© Dark Horse Comics LLC
Employees at Dark Horse Comics and its retail store Things From Another World have formed a union on Wednesday named Dark Horse Workers United, affiliated with the Communications Workers of America (CWA). The union is seeking “equitable pay, workplace democracy, and a continued commitment to creator-owned comics.”
The union is seeking voluntary recognition from Dark Horse Comics and its interim CEO Jay Komas by June 3. If the company does not recognize the union by then, the union will petition the National Labor Relations Board for an election.
The union cites “looming uncertainty from recent layoffs, wage/hiring freeze, change in leadership power, emergence of artificial intelligence, and return-to-office policies (despite their economic impact on employees)” as the reasons for its collective organization.
Publishing company Seven Seas Entertainment voluntarily recognized the United Workers of Seven Seas (UW7S), a union for its employees, in 2022. Like Dark Horse Workers United, UW7S is affiliated with the CWA.
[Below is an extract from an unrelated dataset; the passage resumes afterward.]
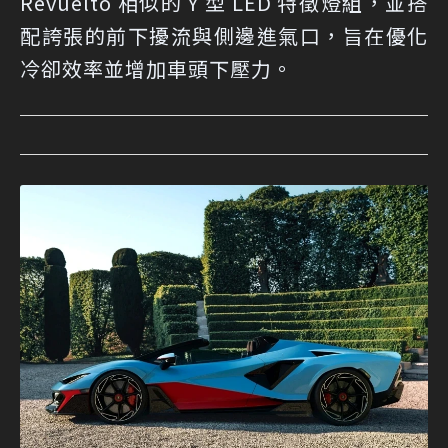
Revuelto 相似的 Y 型 LED 特徵燈組，並搭
配誇張的前下擾流與側邊進氣口，旨在優化
冷卻效率並增加車頭下壓力。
Should Dark Horse Workers United be voluntarily recognized or win an election, it will be the third U.S. comic publisher to form a union affiliated with the CWA (with the first being Workers at Image Comics, and the second being UW7S). Employees at Abrams Books and its manga- and comic book-focused division Abrams ComicArts also recently formed a union in 2025, but part of UAW Local 2110.
Dark Horse Media’s parent company Embracer Group announced on May 20 that it plans to split the group into two publicly listed companies, through the spinoff of Fellowship Entertainment. The board plans to list Fellowship Entertainment, which will include Dark Horse Media, on the Nasdaq Stockholm stock exchange in 2027. Fellowship Entertainment aims to become an IP (intellectual property)-led entertainment company built around game development, publishing, and licensing. The company will include Dark Horse Media and several other companies. Its IPs include The Lord of the Rings, The Hobbit, and Tomb Raider. Dark Horse Comics announced on May 21 that it would shutter all three of its Things From Another World retail locations from June to September later this year.
Embracer Group began acquiring Dark Horse Comics in December 2021, and completed the acquisition in March 2022. The acquisition was part of the company’s spree of acquisitions of media and game companies beginning in 2019. After a planned US$2 billion investment from Savvy Games Group (a company owned by Saudi Arabia’s Public Investment Fund) did not go through as planned in May 2023, the company found itself in debt, with the company soon planning restructuring, leading to mass layoffs, the sale of properties and subsidiary companies, and the three-company split from April 2024. Dark Horse Comics founder and CEO Mike Richardson departed the company earlier this year in March, after 40 years with the company. Jay Komas — General Manager of Dark Horse’s owners within Embracer Group, Middle-earth Enterprises — is serving as Interim CEO.
Richardson founded Dark Horse Comics in 1986 as an offshoot of his comic book store chain Things From Another World. The company published its first manga, Godzilla: King of the Monsters, in 1987.
Dark Horse confirmed in February 2025 it had begun laying off staff positions. Dark Horse stated at the time it was responding to “increasing overhead, changing market conditions, and external economic factors.”